Photo: Claire Lower
I’m good at cooking meals, but bad at eating them. My preferred method of food consumption is snacking, also known as “luxurious grazing.” I like to lay out an array of little treats, with varying flavors and textures to create a wide variety of what my friend Catie calls “mouth experiences.” This little fruit snack is my favorite new mouth experience.
I did a lot of luxurious grazing last night. I started with some chips, moved on to feta and caper marinated chicken (for work), made a little cheese plate with some MSG pickles, ate a doughnut, made and consumed two pieces of toast (one garlic and one cinnamon sugar) then rounded out the evening by inhaling far too many Cuties brand clementines. While eating the fruit, my gaze lingered on the cinnamon sugar I had used to make my toast.
“Should I?” I thought.
I did, and it was the right call. Dipping a segment of clementine (or any tart and sweet citrus fruit) into cinnamon sugar is something everyone should do. It tastes like candy, like Christmas, like all of the good parts of winter and none of the bad. It’s bright and juicy, sweet and tangy, and warm and inviting—it’s a welcoming, comforting little fruit snack, and I cannot stop eating it. (It’s dusting your wets, fruit edition.)

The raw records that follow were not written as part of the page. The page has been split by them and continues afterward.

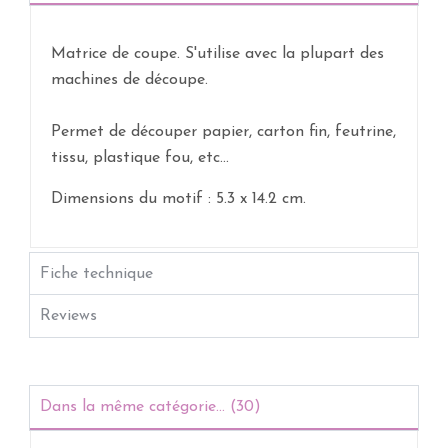
Matrice de coupe. S'utilise avec la plupart des
machines de découpe.
Permet de découper papier, carton fin, feutrine,
tissu, plastique fou, etc...
Dimensions du motif : 5.3 x 14.2 cm.
Fiche technique
Reviews
Dans la même catégorie... (30)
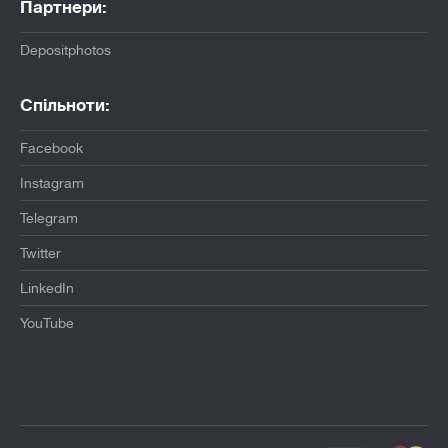
Партнери:
Depositphotos
Спільноти:
Facebook
Instagram
Telegram
Twitter
LinkedIn
YouTube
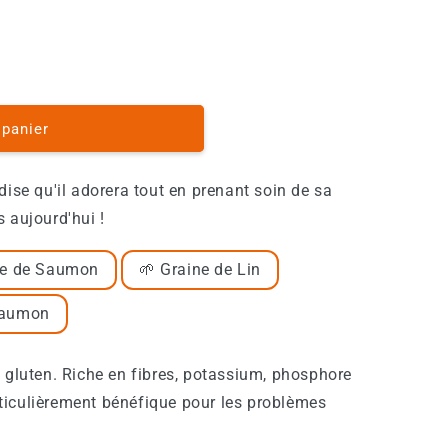
 panier
dise qu'il adorera tout en prenant soin de sa
 aujourd'hui !
le de Saumon
🌱 Graine de Lin
Saumon
e gluten. Riche en fibres, potassium, phosphore
rticulièrement bénéfique pour les problèmes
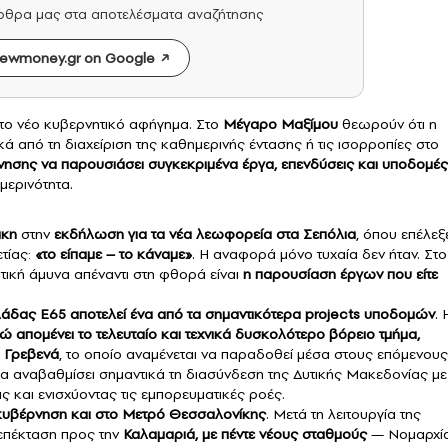
άρθρα μας στα αποτελέσματα αναζήτησης
ewmoney.gr on Google
στο νέο κυβερνητικό αφήγημα. Στο
Μέγαρο Μαξίμου
θεωρούν ότι η
κά από τη διαχείριση της καθημερινής έντασης ή τις ισορροπίες στο
νησης να παρουσιάσει συγκεκριμένα έργα, επενδύσεις και υποδομές
μερινότητα.
άκη
στην
εκδήλωση για τα νέα λεωφορεία στα Σεπόλια
, όπου επέλεξ
ετίας:
«το είπαμε – το κάναμε»
. Η αναφορά μόνο τυχαία δεν ήταν. Στο
ιτική άμυνα απέναντι στη φθορά είναι
η παρουσίαση έργων που είτε
άδας Ε65 αποτελεί ένα από τα σημαντικότερα projects υποδομών
. 
ώ απομένει το τελευταίο και τεχνικά δυσκολότερο βόρειο τμήμα,
α Γρεβενά
, το οποίο αναμένεται να παραδοθεί μέσα στους επόμενους
θα αναβαθμίσει σημαντικά τη διασύνδεση της Δυτικής Μακεδονίας με
 και ενισχύοντας τις εμπορευματικές ροές.
 η κυβέρνηση και στο Μετρό Θεσσαλονίκης
. Μετά τη λειτουργία της
 επέκταση προς την
Καλαμαριά, με πέντε νέους σταθμούς
— Νομαρχία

My preferred method is peeling the fruit, removing the most aggressive white stringy bits, and dipping each segment into a pile of cinnamon sugar, using Jennifer Garner’s ratio of 3 tablespoons granulated sugar and 2 teaspoons cinnamon. You could also peel and slice the clementines with a knife (to remove even more pith), or even supreme the little guys, and arrange the slices artfully on a plate before sprinkling the sweet and heady mixture on top of the citrus. I really don’t care how you do it, just get these little jewels into your mouth immediately; they really are the best of what winter has to offer.